*** Opening Excerpt ***

Open arbs-gpu opened 11 months ago

arbs-gpu commented 11 months ago

I use this codehttps://github.com/k2-fsa/sherpa/tree/master/triton/zipformer/model_repo_offline to start the Triton service and send requests to count the time spent on the encoder, decoder, and joiner modules. I found that the joiner module accounts for 95% of the time, while the encoder and decoder add up to less than 5%. Therefore, I think this is very abnormal. Is there an error when the model exports the onnx format, or is there an error in the codehttps://github.com/k2-fsa/sherpa/blob/master/triton/zipformer/model_repo_offline/scorer/1/model.py

ziyu123 commented 11 months ago

I have the same problem, maybe your test audio is too long.

csukuangfj commented 11 months ago

@yuekaizhang Could you have a look at this issue?

danpovey commented 11 months ago

Are there decoder settings that would affect this? (I assume it depends on the search method, beams, etc)

yuekaizhang commented 11 months ago

riton service and send requests to count the time spent on the encoder, decoder, and joiner modules. I found

How do you count the time for triton modules? The normal distribution would like this https://github.com/yuekaizhang/Triton-ASR-Client/blob/main/log/stats_summary.txt.

Also, what's your test audio length? (It should be okay if it is shorter than 30 seconds.)

*** Closing Excerpt ***

The task:
Reproduce the entire forum thread above about joiner timing in the Triton zipformer service, word for word.

*** Opening Data extract ***

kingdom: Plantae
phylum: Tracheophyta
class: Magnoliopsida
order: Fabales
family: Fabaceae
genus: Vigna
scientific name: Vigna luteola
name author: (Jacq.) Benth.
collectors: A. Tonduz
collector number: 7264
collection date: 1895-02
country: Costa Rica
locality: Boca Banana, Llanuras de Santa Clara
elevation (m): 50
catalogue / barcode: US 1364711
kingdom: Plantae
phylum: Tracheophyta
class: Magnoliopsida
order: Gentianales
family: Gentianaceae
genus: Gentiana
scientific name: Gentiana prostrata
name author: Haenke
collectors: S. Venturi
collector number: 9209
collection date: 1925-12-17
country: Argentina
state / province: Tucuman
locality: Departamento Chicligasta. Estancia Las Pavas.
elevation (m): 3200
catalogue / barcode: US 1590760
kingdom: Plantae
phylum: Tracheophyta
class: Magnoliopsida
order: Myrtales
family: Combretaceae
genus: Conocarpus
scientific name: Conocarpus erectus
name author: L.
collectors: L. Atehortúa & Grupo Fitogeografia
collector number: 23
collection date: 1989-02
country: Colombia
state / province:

*** Closing Data extract ***

Solution:
Open arbs-gpu opened 11 months ago

arbs-gpu commented 11 months ago

I use this codehttps://github.com/k2-fsa/sherpa/tree/master/triton/zipformer/model_repo_offline to start the Triton service and send requests to count the time spent on the encoder, decoder, and joiner modules. I found that the joiner module accounts for 95% of the time, while the encoder and decoder add up to less than 5%. Therefore, I think this is very abnormal. Is there an error when the model exports the onnx format, or is there an error in the codehttps://github.com/k2-fsa/sherpa/blob/master/triton/zipformer/model_repo_offline/scorer/1/model.py

ziyu123 commented 11 months ago

I have the same problem, maybe your test audio is too long.

csukuangfj commented 11 months ago

@yuekaizhang Could you have a look at this issue?

danpovey commented 11 months ago

Are there decoder settings that would affect this? (I assume it depends on the search method, beams, etc)

yuekaizhang commented 11 months ago

riton service and send requests to count the time spent on the encoder, decoder, and joiner modules. I found

How do you count the time for triton modules? The normal distribution would like this https://github.com/yuekaizhang/Triton-ASR-Client/blob/main/log/stats_summary.txt.

Also, what's your test audio length? (It should be okay if it is shorter than 30 seconds.)